## [Requirement 1]
In the records below, reproduce the lines starting at the line containing "class: Mammalia" and ending at the last line of the records. Omit the pictures.

## [Selected excerpt]
Thanks, I can respin it with the {} as needed.

Balbir
Alistair Popple Feb. 20, 2025, 10:45 p.m. UTC | #5
On Thu, Feb 20, 2025 at 11:38:10PM +1100, Balbir Singh wrote:
> On 2/20/25 23:05, David Hildenbrand wrote:
> > On 20.02.25 12:58, Balbir Singh wrote:
> >> On 2/20/25 22:48, David Hildenbrand wrote:
> >>> On 20.02.25 00:13, Balbir Singh wrote:
> >>>> page_pgmap() is referenced before checking if the page is a zone
> >>>> device page and this triggers the warning in page_pgmap(). Refactor
> >>>> the code to use the helper function after relevant checks.
> >>>>
> >>>> Cc: Alistair Popple <apopple@nvidia.com>
> >>>> Cc: Jason Gunthorpe <jgg@ziepe.ca>
> >>>> Cc: David Hildenbrand <david@redhat.com>
> >>>> Cc: Dan Williams <dan.j.williams@intel.com>
> >>>>
> >>>> Signed-off-by: Balbir Singh <balbirs@nvidia.com>
> >>>> ---
> >>>>
> >>>> Fixes: 7f1cfd71153b ("mm: allow compound zone device pages") on
> >>>> mm-unstable
> >>>
> >>> Is there actually something broken? At least for now, reading folio->pgmap should just work, although it might be garbage.
> >>>
> >>
> >> It triggers the VM_WARN_ON_ONCE_PAGE
> >>
> >> static inline struct dev_pagemap *page_pgmap(const struct page *page)
> >> {
> >>     VM_WARN_ON_ONCE_PAGE(!is_zone_device_page(page), page);
> >>     return page_folio(page)->pgmap;
> >> }
> >>
> >> Nothing is broken, because the code below has checks for is_device_coherent_page(),
> >> but in general I think the WARN_ON is correct because it warns us against garbage
> >> and it's propagation if the correct checks are not in place.
> > 
> > Ah! Now I read your "triggers the warning in page_pgmap()" in the description.
> > 
> > It's usually a good idea to just include the splat you observed, if you did, and call it "triggers the VM_WARN_ON_ONCE_PAGE".
> 
> Sure
> 
> > 
> > The "Fixes:" should go above the "---" in that case.

## [Material provided]

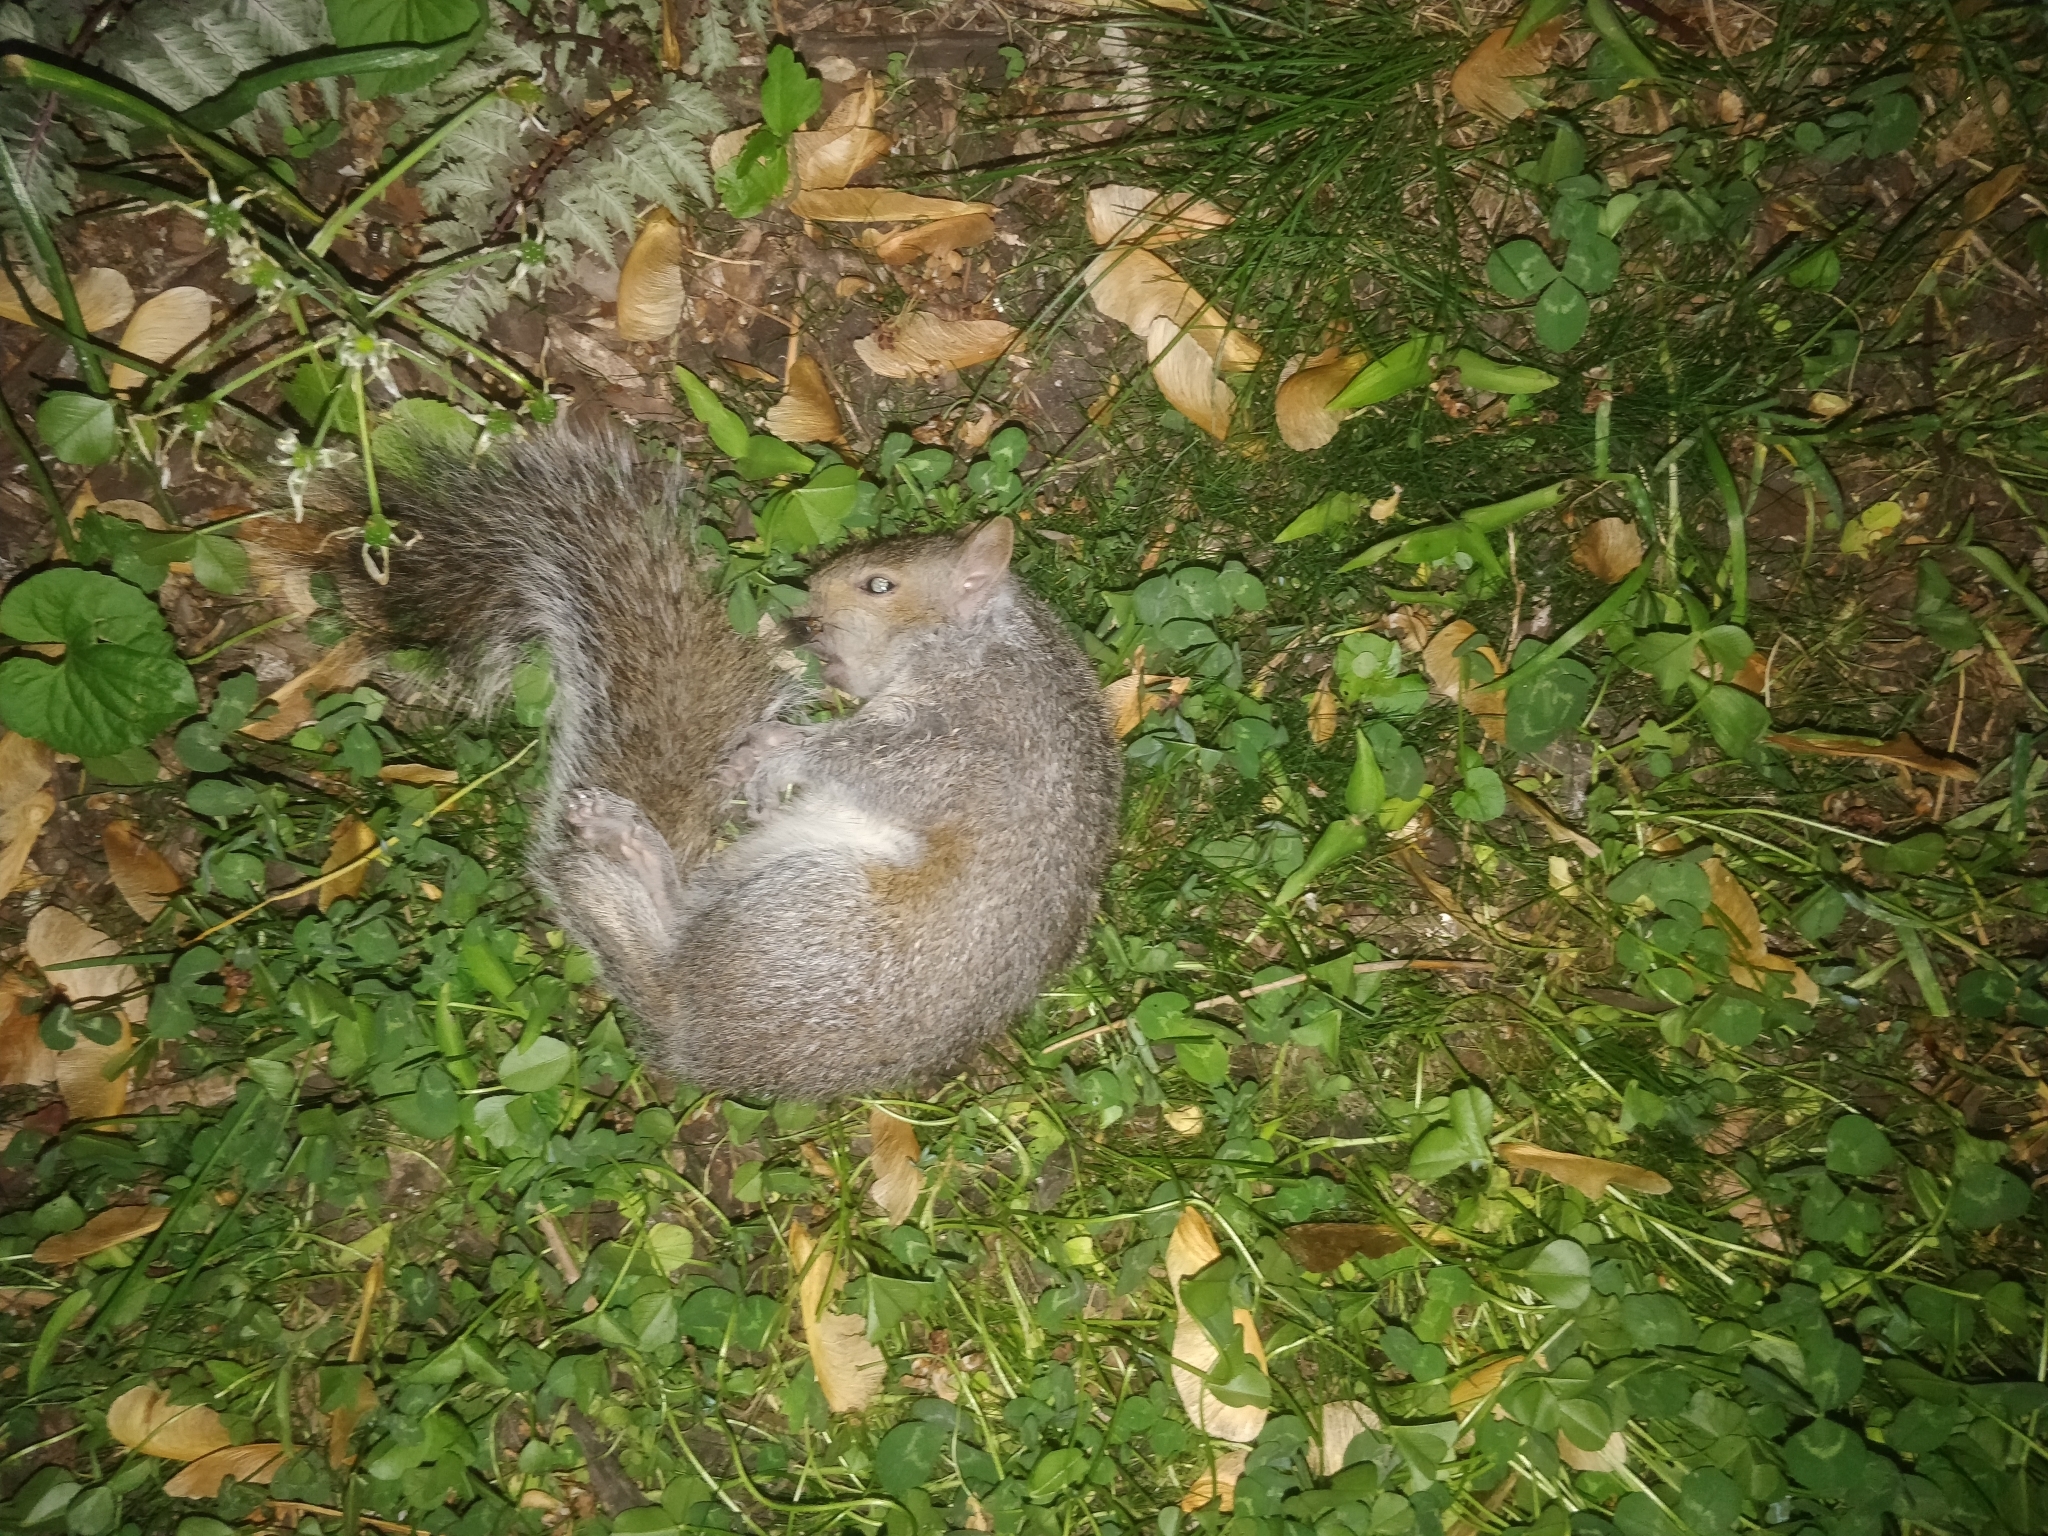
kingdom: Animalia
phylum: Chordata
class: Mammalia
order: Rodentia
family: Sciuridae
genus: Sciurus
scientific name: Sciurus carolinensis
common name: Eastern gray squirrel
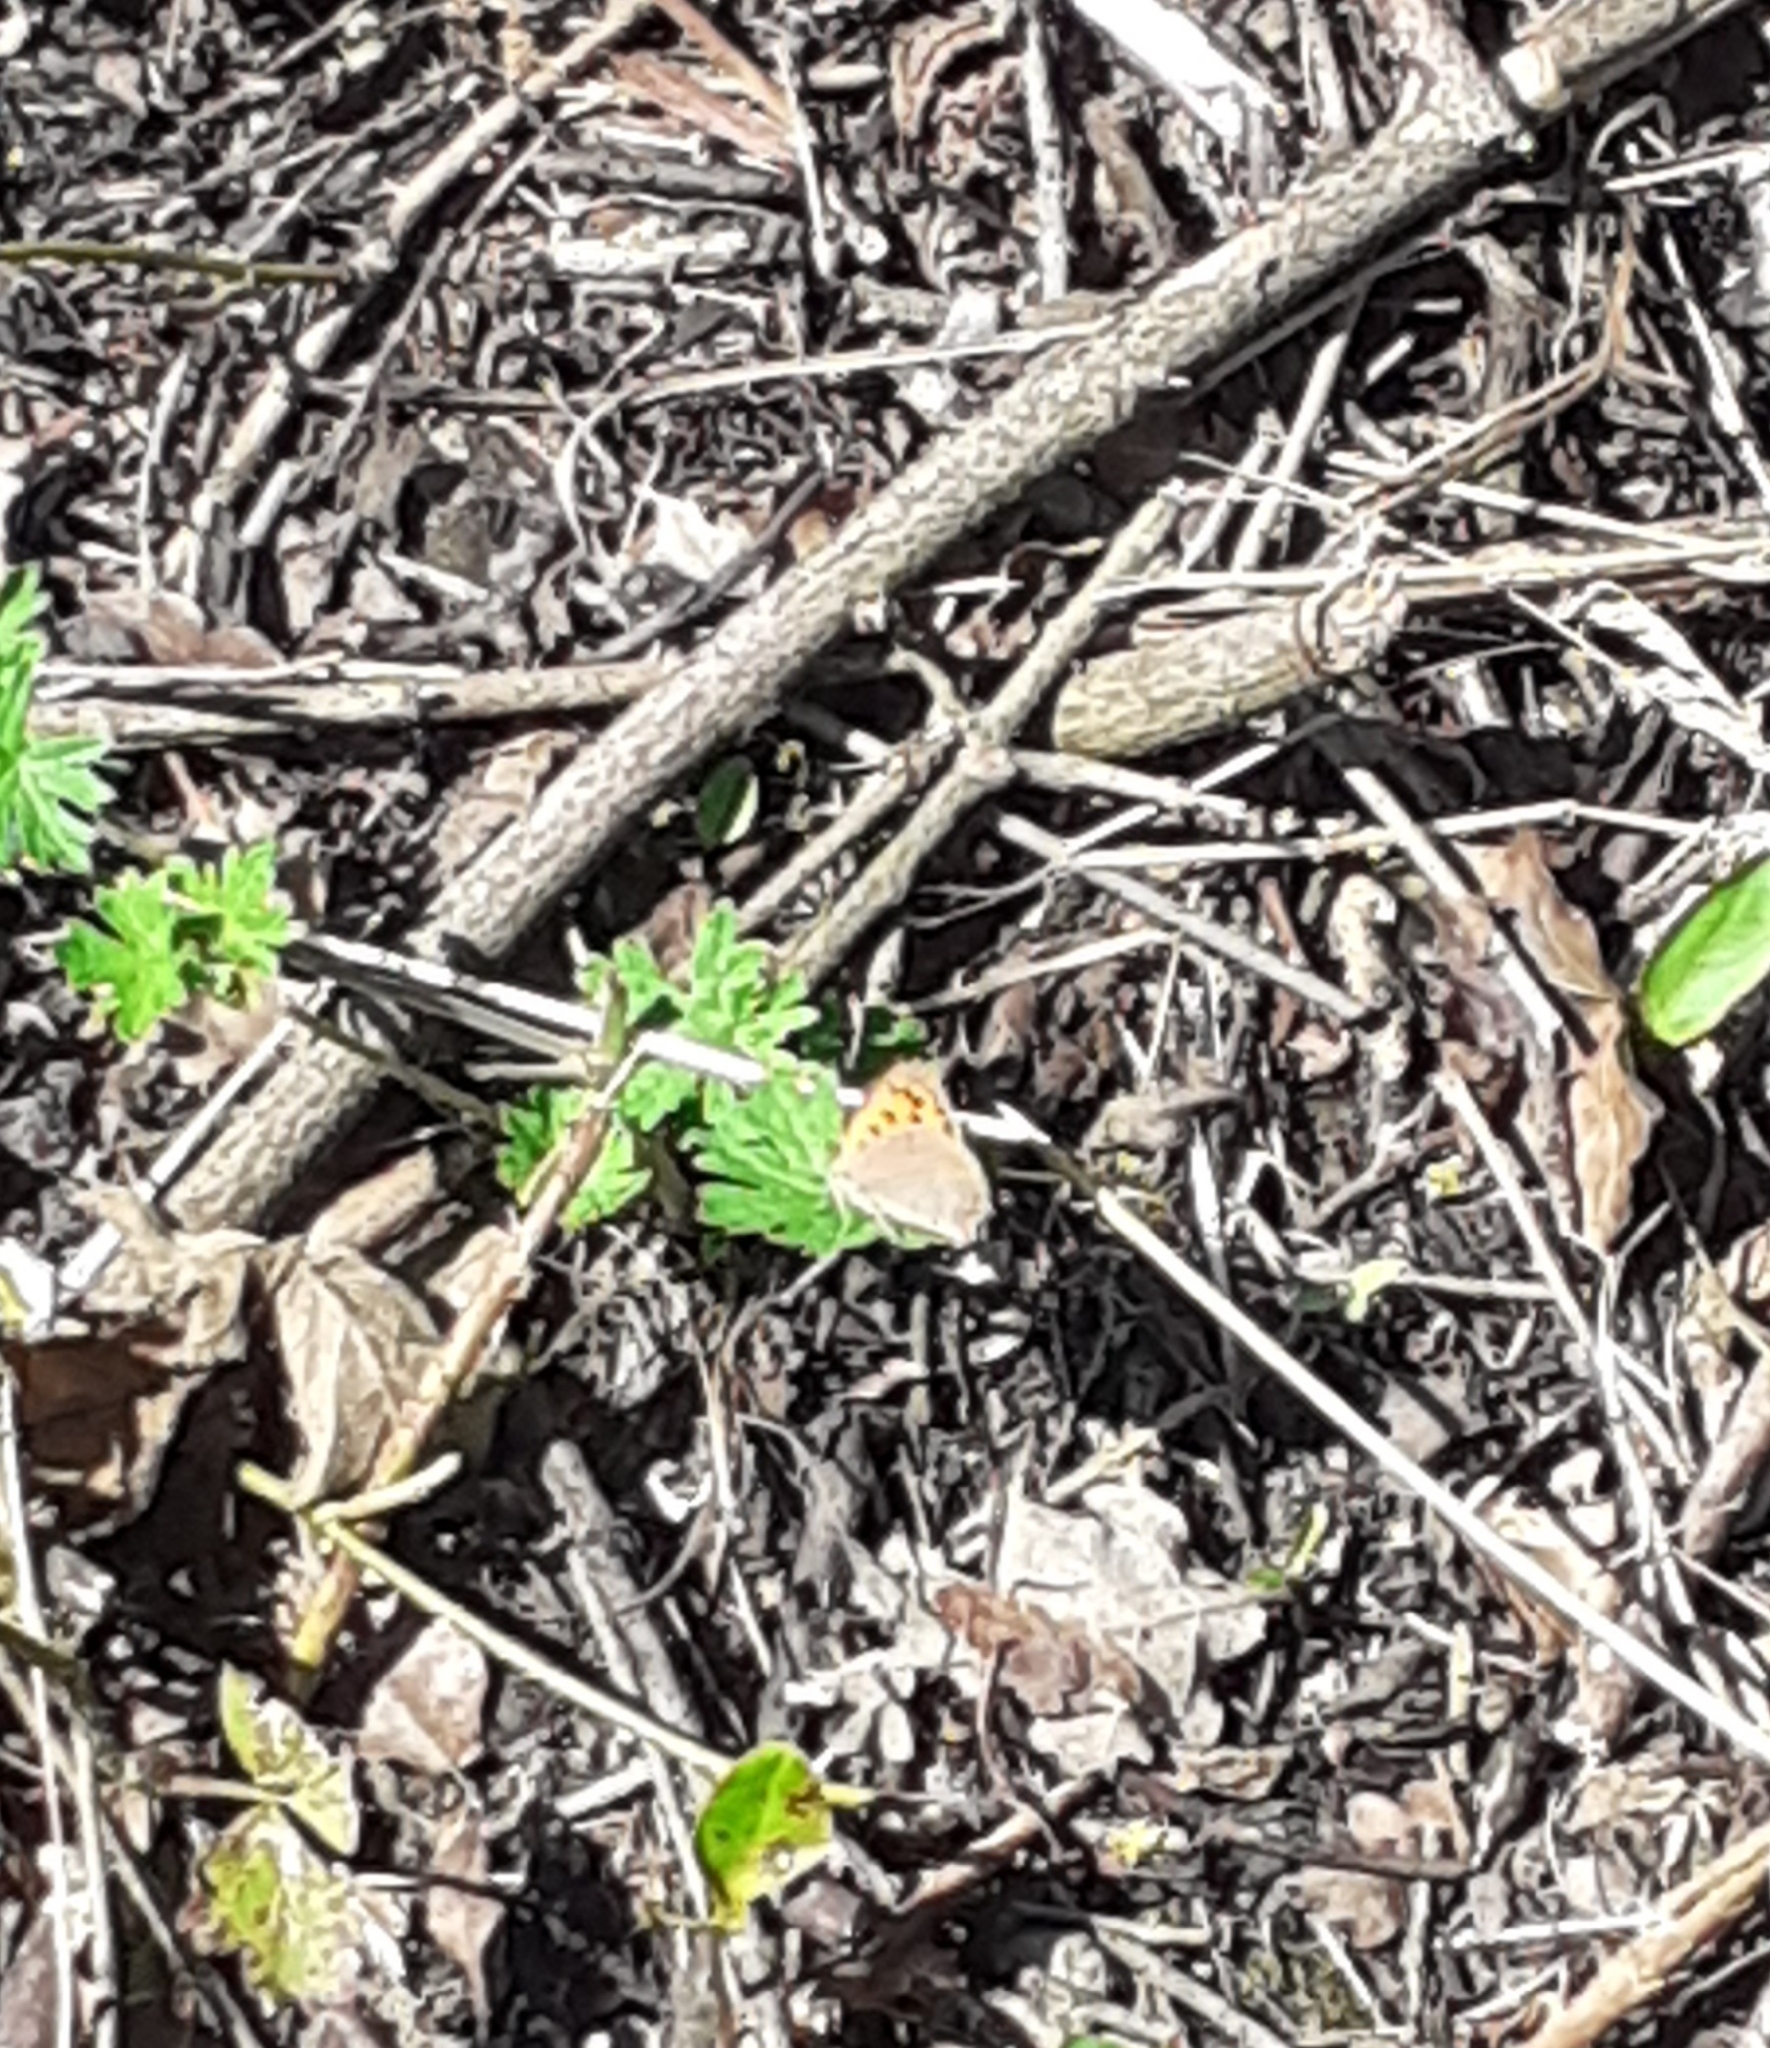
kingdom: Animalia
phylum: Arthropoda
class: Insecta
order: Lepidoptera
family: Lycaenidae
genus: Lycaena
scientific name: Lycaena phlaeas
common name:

## [Requirement 2]
List every email address that appears in the mailing-list thread above.

## [Written response 1]
class: Mammalia
order: Rodentia
family: Sciuridae
genus: Sciurus
scientific name: Sciurus carolinensis
common name: Eastern gray squirrel
kingdom: Animalia
phylum: Arthropoda
class: Insecta
order: Lepidoptera
family: Lycaenidae
genus: Lycaena
scientific name: Lycaena phlaeas
common name:

## [Written response 2]
apopple@nvidia.com
jgg@ziepe.ca
david@redhat.com
dan.j.williams@intel.com
balbirs@nvidia.com